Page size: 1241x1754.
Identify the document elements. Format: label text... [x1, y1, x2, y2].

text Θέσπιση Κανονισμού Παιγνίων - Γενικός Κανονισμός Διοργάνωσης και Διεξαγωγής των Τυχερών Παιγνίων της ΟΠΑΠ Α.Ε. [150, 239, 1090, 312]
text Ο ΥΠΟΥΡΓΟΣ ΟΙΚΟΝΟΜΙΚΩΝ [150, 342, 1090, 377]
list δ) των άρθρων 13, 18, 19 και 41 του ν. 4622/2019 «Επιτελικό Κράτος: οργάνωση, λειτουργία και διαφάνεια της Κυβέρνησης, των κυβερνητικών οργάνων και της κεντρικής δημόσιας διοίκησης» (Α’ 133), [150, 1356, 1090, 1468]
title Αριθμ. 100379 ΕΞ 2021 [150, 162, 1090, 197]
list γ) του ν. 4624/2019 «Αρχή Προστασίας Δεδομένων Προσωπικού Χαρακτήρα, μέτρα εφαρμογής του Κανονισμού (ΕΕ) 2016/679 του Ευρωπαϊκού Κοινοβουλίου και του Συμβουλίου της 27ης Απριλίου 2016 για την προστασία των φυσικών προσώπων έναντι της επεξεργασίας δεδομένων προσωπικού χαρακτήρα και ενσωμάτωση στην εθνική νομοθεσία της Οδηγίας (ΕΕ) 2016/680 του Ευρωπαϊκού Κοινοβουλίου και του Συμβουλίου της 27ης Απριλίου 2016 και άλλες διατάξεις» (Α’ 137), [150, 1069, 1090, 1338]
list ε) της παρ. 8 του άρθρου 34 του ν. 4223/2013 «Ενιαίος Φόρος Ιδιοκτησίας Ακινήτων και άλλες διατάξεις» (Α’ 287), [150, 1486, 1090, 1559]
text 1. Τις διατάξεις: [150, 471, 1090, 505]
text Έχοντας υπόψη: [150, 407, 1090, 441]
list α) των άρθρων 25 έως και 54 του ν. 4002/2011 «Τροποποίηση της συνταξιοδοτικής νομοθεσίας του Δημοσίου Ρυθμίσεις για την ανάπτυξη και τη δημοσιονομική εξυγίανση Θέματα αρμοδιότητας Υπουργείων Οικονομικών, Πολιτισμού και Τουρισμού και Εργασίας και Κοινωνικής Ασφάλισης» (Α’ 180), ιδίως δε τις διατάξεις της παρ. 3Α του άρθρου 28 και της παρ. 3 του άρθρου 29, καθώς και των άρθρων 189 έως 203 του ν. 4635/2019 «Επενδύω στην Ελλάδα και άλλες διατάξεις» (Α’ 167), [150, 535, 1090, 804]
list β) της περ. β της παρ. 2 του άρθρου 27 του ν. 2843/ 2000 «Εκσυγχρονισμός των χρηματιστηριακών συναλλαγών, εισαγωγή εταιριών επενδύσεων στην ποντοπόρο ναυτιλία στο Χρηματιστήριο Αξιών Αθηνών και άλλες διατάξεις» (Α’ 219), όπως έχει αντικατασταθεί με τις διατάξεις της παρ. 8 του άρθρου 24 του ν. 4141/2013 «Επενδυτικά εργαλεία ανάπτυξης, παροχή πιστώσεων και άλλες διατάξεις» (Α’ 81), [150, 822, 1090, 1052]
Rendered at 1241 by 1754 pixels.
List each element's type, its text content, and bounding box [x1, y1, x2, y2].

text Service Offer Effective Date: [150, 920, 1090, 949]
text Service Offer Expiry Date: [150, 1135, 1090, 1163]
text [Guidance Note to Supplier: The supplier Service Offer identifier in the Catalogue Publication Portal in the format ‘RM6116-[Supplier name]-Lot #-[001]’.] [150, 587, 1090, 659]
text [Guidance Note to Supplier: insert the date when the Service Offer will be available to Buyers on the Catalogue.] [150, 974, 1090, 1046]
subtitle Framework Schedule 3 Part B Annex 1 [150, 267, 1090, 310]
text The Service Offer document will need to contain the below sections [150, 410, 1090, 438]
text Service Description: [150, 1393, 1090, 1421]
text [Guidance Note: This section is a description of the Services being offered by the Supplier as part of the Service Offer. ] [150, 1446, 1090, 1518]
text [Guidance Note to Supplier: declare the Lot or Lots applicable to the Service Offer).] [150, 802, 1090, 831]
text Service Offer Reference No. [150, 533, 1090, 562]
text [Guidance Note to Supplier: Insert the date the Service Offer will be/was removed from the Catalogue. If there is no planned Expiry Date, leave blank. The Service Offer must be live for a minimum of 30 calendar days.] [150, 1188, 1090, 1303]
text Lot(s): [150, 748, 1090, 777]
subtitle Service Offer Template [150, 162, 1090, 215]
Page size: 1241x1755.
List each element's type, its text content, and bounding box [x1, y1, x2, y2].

§ Problem details
Edit the records above so that every occurrence of "Guidance Note" becomes "Drafting Note", and leave everything else as it is.

§ Response
Page size: 1241x1754.
Identify the document elements. Format: label text... [x1, y1, x2, y2].

text Θέσπιση Κανονισμού Παιγνίων - Γενικός Κανονισμός Διοργάνωσης και Διεξαγωγής των Τυχερών Παιγνίων της ΟΠΑΠ Α.Ε. [150, 239, 1090, 312]
text Ο ΥΠΟΥΡΓΟΣ ΟΙΚΟΝΟΜΙΚΩΝ [150, 342, 1090, 377]
list δ) των άρθρων 13, 18, 19 και 41 του ν. 4622/2019 «Επιτελικό Κράτος: οργάνωση, λειτουργία και διαφάνεια της Κυβέρνησης, των κυβερνητικών οργάνων και της κεντρικής δημόσιας διοίκησης» (Α’ 133), [150, 1356, 1090, 1468]
title Αριθμ. 100379 ΕΞ 2021 [150, 162, 1090, 197]
list γ) του ν. 4624/2019 «Αρχή Προστασίας Δεδομένων Προσωπικού Χαρακτήρα, μέτρα εφαρμογής του Κανονισμού (ΕΕ) 2016/679 του Ευρωπαϊκού Κοινοβουλίου και του Συμβουλίου της 27ης Απριλίου 2016 για την προστασία των φυσικών προσώπων έναντι της επεξεργασίας δεδομένων προσωπικού χαρακτήρα και ενσωμάτωση στην εθνική νομοθεσία της Οδηγίας (ΕΕ) 2016/680 του Ευρωπαϊκού Κοινοβουλίου και του Συμβουλίου της 27ης Απριλίου 2016 και άλλες διατάξεις» (Α’ 137), [150, 1069, 1090, 1338]
list ε) της παρ. 8 του άρθρου 34 του ν. 4223/2013 «Ενιαίος Φόρος Ιδιοκτησίας Ακινήτων και άλλες διατάξεις» (Α’ 287), [150, 1486, 1090, 1559]
text 1. Τις διατάξεις: [150, 471, 1090, 505]
text Έχοντας υπόψη: [150, 407, 1090, 441]
list α) των άρθρων 25 έως και 54 του ν. 4002/2011 «Τροποποίηση της συνταξιοδοτικής νομοθεσίας του Δημοσίου Ρυθμίσεις για την ανάπτυξη και τη δημοσιονομική εξυγίανση Θέματα αρμοδιότητας Υπουργείων Οικονομικών, Πολιτισμού και Τουρισμού και Εργασίας και Κοινωνικής Ασφάλισης» (Α’ 180), ιδίως δε τις διατάξεις της παρ. 3Α του άρθρου 28 και της παρ. 3 του άρθρου 29, καθώς και των άρθρων 189 έως 203 του ν. 4635/2019 «Επενδύω στην Ελλάδα και άλλες διατάξεις» (Α’ 167), [150, 535, 1090, 804]
list β) της περ. β της παρ. 2 του άρθρου 27 του ν. 2843/ 2000 «Εκσυγχρονισμός των χρηματιστηριακών συναλλαγών, εισαγωγή εταιριών επενδύσεων στην ποντοπόρο ναυτιλία στο Χρηματιστήριο Αξιών Αθηνών και άλλες διατάξεις» (Α’ 219), όπως έχει αντικατασταθεί με τις διατάξεις της παρ. 8 του άρθρου 24 του ν. 4141/2013 «Επενδυτικά εργαλεία ανάπτυξης, παροχή πιστώσεων και άλλες διατάξεις» (Α’ 81), [150, 822, 1090, 1052]
Rendered at 1241 by 1754 pixels.
List each element's type, its text content, and bounding box [x1, y1, x2, y2].

text Service Offer Effective Date: [150, 920, 1090, 949]
text Service Offer Expiry Date: [150, 1135, 1090, 1163]
text [Drafting Note to Supplier: The supplier Service Offer identifier in the Catalogue Publication Portal in the format ‘RM6116-[Supplier name]-Lot #-[001]’.] [150, 587, 1090, 659]
text [Drafting Note to Supplier: insert the date when the Service Offer will be available to Buyers on the Catalogue.] [150, 974, 1090, 1046]
subtitle Framework Schedule 3 Part B Annex 1 [150, 267, 1090, 310]
text The Service Offer document will need to contain the below sections [150, 410, 1090, 438]
text Service Description: [150, 1393, 1090, 1421]
text [Drafting Note: This section is a description of the Services being offered by the Supplier as part of the Service Offer. ] [150, 1446, 1090, 1518]
text [Drafting Note to Supplier: declare the Lot or Lots applicable to the Service Offer).] [150, 802, 1090, 831]
text Service Offer Reference No. [150, 533, 1090, 562]
text [Drafting Note to Supplier: Insert the date the Service Offer will be/was removed from the Catalogue. If there is no planned Expiry Date, leave blank. The Service Offer must be live for a minimum of 30 calendar days.] [150, 1188, 1090, 1303]
text Lot(s): [150, 748, 1090, 777]
subtitle Service Offer Template [150, 162, 1090, 215]
Page size: 1241x1755.
List each element's type, its text content, and bounding box [x1, y1, x2, y2].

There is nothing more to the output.